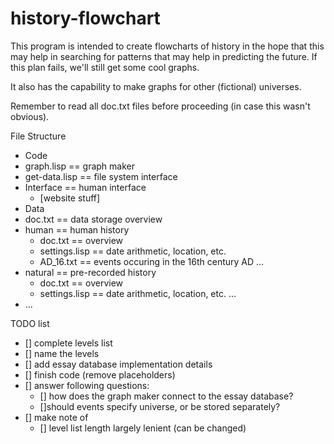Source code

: history-flowchart
=================
This program is intended to create flowcharts of history in the hope that this may help in searching for patterns that may help in predicting the future. If this plan fails, we'll still get some cool graphs.

It also has the capability to make graphs for other (fictional) universes.

Remember to read all doc.txt files before proceeding (in case this wasn't obvious).

File Structure
- Code
 - graph.lisp == graph maker
 - get-data.lisp == file system interface
 - Interface == human interface
   - [website stuff]
- Data
 - doc.txt == data storage overview
 - human == human history
   - doc.txt == overview
   - settings.lisp == date arithmetic, location, etc.
   - AD_16.txt == events occuring in the 16th century AD
   ...
 - natural == pre-recorded history
   - doc.txt == overview
   - settings.lisp == date arithmetic, location, etc.
   ...
 - ...

TODO list

- [] complete levels list
- [] name the levels
- [] add essay database implementation details
- [] finish code (remove placeholders)
- [] answer following questions:
  - [] how does the graph maker connect to the essay database?
  - []should events specify universe, or be stored separately?
- [] make note of
  - [] level list length largely lenient (can be changed)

▬▬▬▬▬▬

Of the lines above, output exactly those from the line bearing "- Interface == human interface" through the line bearing "- [] answer", inclusive.

 - Interface == human interface
   - [website stuff]
- Data
 - doc.txt == data storage overview
 - human == human history
   - doc.txt == overview
   - settings.lisp == date arithmetic, location, etc.
   - AD_16.txt == events occuring in the 16th century AD
   ...
 - natural == pre-recorded history
   - doc.txt == overview
   - settings.lisp == date arithmetic, location, etc.
   ...
 - ...

TODO list

- [] complete levels list
- [] name the levels
- [] add essay database implementation details
- [] finish code (remove placeholders)
- [] answer following questions:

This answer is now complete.